-------- TEXT EXTRACT

The season started off on low notes, both on and off the field. After losing their first two games to Calgary and Saskatchewan, the BC Lions and the entire CFL community was shocked to hear that Lions President and CEO Bobby Ackles had suffered a heart attack and died on July 6, 2008. The Lions held a memorial ceremony at the next home game against the Winnipeg Blue Bombers and would wear an orange paw on their helmets with BOB on the inside to commemorate Ackles.
In their first game of the season, against Calgary, starter Buck Pierce left the game with injury, meaning Jarious Jackson would take over as starter. After losing their next game to the Roughriders, the Lions won three straight, synonymous with Stefan Logan's debut with the Lions and Joe Smith sitting these games out. On July 25, Geroy Simon surpassed Jim "Dirty 30" Young as the Lions' all-time receiving yards leader, in a game against the Montreal Alouettes. After electing not to attend Bob Ackles' memorial, Joe Smith began to estrange himself from the organization and only played in four of the first nine games of the season. While also posting unimpressive numbers, the Lions saw fit to trade their former star running back to the Winnipeg Blue Bombers for their former star running back, Charles Roberts on Sept 1, 2009. Shortly after, Roberts reached the 10,000 rushing yard mark for his career on Sept 13, 2009, against the Saskatchewan Roughriders in his first game as a Lion.
After a Labour day loss to the Montreal Alouettes, the Lions won five straight under a healthy Buck Pierce. Since Buono had become head coach in 2003, the Lions had won at least four in a row each year, a streak that ended in 2009. The Lions finished the regular season with an 11–7 record, including a loss at Calgary in the last regular season game. After going 3–0–1 against Calgary in the previous season, the Lions were swept by Calgary for the first time since the 2000 season. After amassing 23 sacks, Cameron Wake won the Most Outstanding Defensive Player Award for the second consecutive year. In the playoffs, the Lions defeated the Saskatchewan Roughriders at Mosaic Stadium at Taylor Field 33–12, but lost, yet again, to the Calgary Stampeders, this time in the Western Final.
The 2009 season saw a team that would be decidedly different from the previous seasons' roster. While the coaching staff remained completely intact, the playing roster saw a number of notable players released or traded and some leaving for the NFL. Outstanding Defensive Player Cameron Wake signed with the Miami Dolphins, Team Rookie of the Year, Stefan Logan, signed with the Pittsburgh Steelers, Rob Murphy signed with the Toronto Argonauts and Jason Clermont and Charles Roberts were released. Otis Floyd and Tyrone Williams were later released and Jason Pottinger was traded to the Argonauts. They signed all-star linebacker Anton McKenzie, while trying to fill holes in their roster with their depth players from last year and new recruits from the US.

----------------
-------- ENTRIES PROVIDED

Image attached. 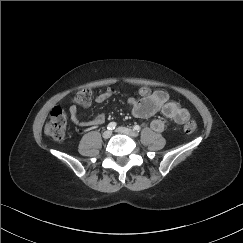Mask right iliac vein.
<instances>
[{"label": "right iliac vein", "mask_w": 243, "mask_h": 243, "mask_svg": "<svg viewBox=\"0 0 243 243\" xmlns=\"http://www.w3.org/2000/svg\"><path fill=\"white\" fill-rule=\"evenodd\" d=\"M111 135H112V132H111L110 130H106V131H104L103 134H102L103 138H105V139L110 138Z\"/></svg>", "instance_id": "63e3f726"}]
</instances>
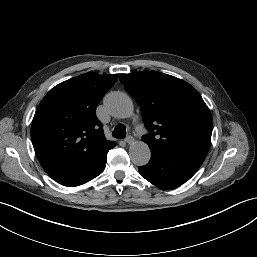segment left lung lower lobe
Instances as JSON below:
<instances>
[{
	"instance_id": "0a47b994",
	"label": "left lung lower lobe",
	"mask_w": 257,
	"mask_h": 257,
	"mask_svg": "<svg viewBox=\"0 0 257 257\" xmlns=\"http://www.w3.org/2000/svg\"><path fill=\"white\" fill-rule=\"evenodd\" d=\"M207 153L201 151L164 152L151 149V159L138 168L140 174L160 188L170 189L188 181L199 169Z\"/></svg>"
}]
</instances>
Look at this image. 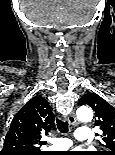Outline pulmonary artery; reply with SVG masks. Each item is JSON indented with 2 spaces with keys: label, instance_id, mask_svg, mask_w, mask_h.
Returning <instances> with one entry per match:
<instances>
[{
  "label": "pulmonary artery",
  "instance_id": "e3ab8cb5",
  "mask_svg": "<svg viewBox=\"0 0 115 155\" xmlns=\"http://www.w3.org/2000/svg\"><path fill=\"white\" fill-rule=\"evenodd\" d=\"M74 137L78 141L89 142L90 141V130L87 127H79L75 130ZM54 150H66L72 146V141L69 138H57L54 140Z\"/></svg>",
  "mask_w": 115,
  "mask_h": 155
}]
</instances>
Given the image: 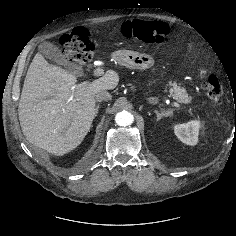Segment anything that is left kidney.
<instances>
[{
	"mask_svg": "<svg viewBox=\"0 0 236 236\" xmlns=\"http://www.w3.org/2000/svg\"><path fill=\"white\" fill-rule=\"evenodd\" d=\"M200 128L201 122L198 120H192L188 123L174 125V133L181 142L194 146L198 143Z\"/></svg>",
	"mask_w": 236,
	"mask_h": 236,
	"instance_id": "5707ae66",
	"label": "left kidney"
}]
</instances>
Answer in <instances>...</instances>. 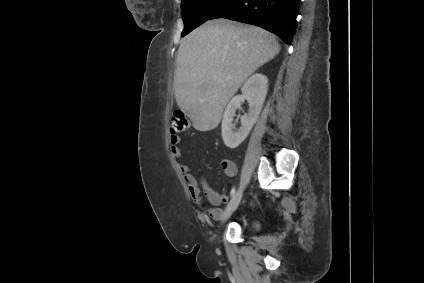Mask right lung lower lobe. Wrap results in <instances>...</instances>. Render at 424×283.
<instances>
[{
	"label": "right lung lower lobe",
	"instance_id": "right-lung-lower-lobe-1",
	"mask_svg": "<svg viewBox=\"0 0 424 283\" xmlns=\"http://www.w3.org/2000/svg\"><path fill=\"white\" fill-rule=\"evenodd\" d=\"M300 0H228L209 20L226 18L253 24L291 43Z\"/></svg>",
	"mask_w": 424,
	"mask_h": 283
}]
</instances>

----------------

> **WRITTEN TASKS**:
1. Name every player the BC Lions text says was released.
2. Carry on the BC Lions text after its final sentence.

> **EXPECTED OUTPUTS**:
1. Jason Clermont, Charles Roberts, Otis Floyd, Tyrone Williams

2.
The season was notable for the team's use of five different quarterbacks – Buck Pierce started the year but gave way after injury to Jarious Jackson. When Jackson was injured, 3rd stringer Travis Lulay was pressed into action. Former Lion and league MVP Casey Printers then signed to the practice roster on October 8, and suited up as the third-string QB on October 9 in a game versus the Edmonton Eskimos. He then became the starting quarterback on October 24, in a 33–30 overtime loss to the Saskatchewan Roughriders. In the season finale on November 6 against Edmonton, Printers was knocked out of the game with a broken thumb. In the last regular season game 5th string quarterback Zac Champion played more than two quarters when Buck Pierce also went down.
Losing to each of the other 3 Western teams in successive games meant BC finished fourth and last. However, Hamilton defeated Winnipeg in their last game of the season, enabling the Lions to cross-over to the Eastern Division's play-off format (ahead of both Winnipeg and Toronto). The Lions faced the Tiger-Cats in the Eastern semi-final in Hamilton on November 15 and won in overtime. The Lions then advanced the eastern final against the Montreal Alouettes, but lost 56–18.
The 2009–10 offseason saw the club lose even more veterans, many who were cut by Buono, and others who left for the NFL. Quarterback Buck Pierce was released on March 9, 2010 after the return of Casey Printers meant that the injury-prone Pierce was expendable. The Lions also released former Special Teams Player of the Year Ian Smart, linebacker Javier Glatt and defensive back Lavar Glover, each of whom played a major role in the Lions' 2006 Grey Cup win. The team also lost Rolly Lumbala and Ryan Grice-Mullen to the NFL's Miami Dolphins, while rookie phenom Martell Mallett signed with the Philadelphia Eagles. Despite this, the club signed a number of proven CFL players, including Davis Sanchez and Keron Williams from the Montreal Alouettes, Jamal Robertson from the Toronto Argonauts and exiled former Bomber Derick Armstrong.
The 2010 BC Lions played all of their home games at their former site at the Pacific National Exhibition grounds at Empire Field while BC Place Stadium had a retractable roof installed. The Lions also staged their training camp in Kamloops, BC – the first of three over the next three years – as a part of the club's desire to represent the entire province.
The season started out well for the Lions, with a win against Edmonton, but that success would be short lived as the Lions lost their next seven consecutive games. Quarterback Casey Printers suffered a knee injury in game 3 against the Montreal Alouettes, which forced backup quarterback Travis Lulay to start the next three games. After losing to Toronto and the previously winless Eskimos, Lulay was replaced by Jarious Jackson in the fourth quarter in the August 7, 2010, contest against Calgary after demonstrating poor play and inexperience.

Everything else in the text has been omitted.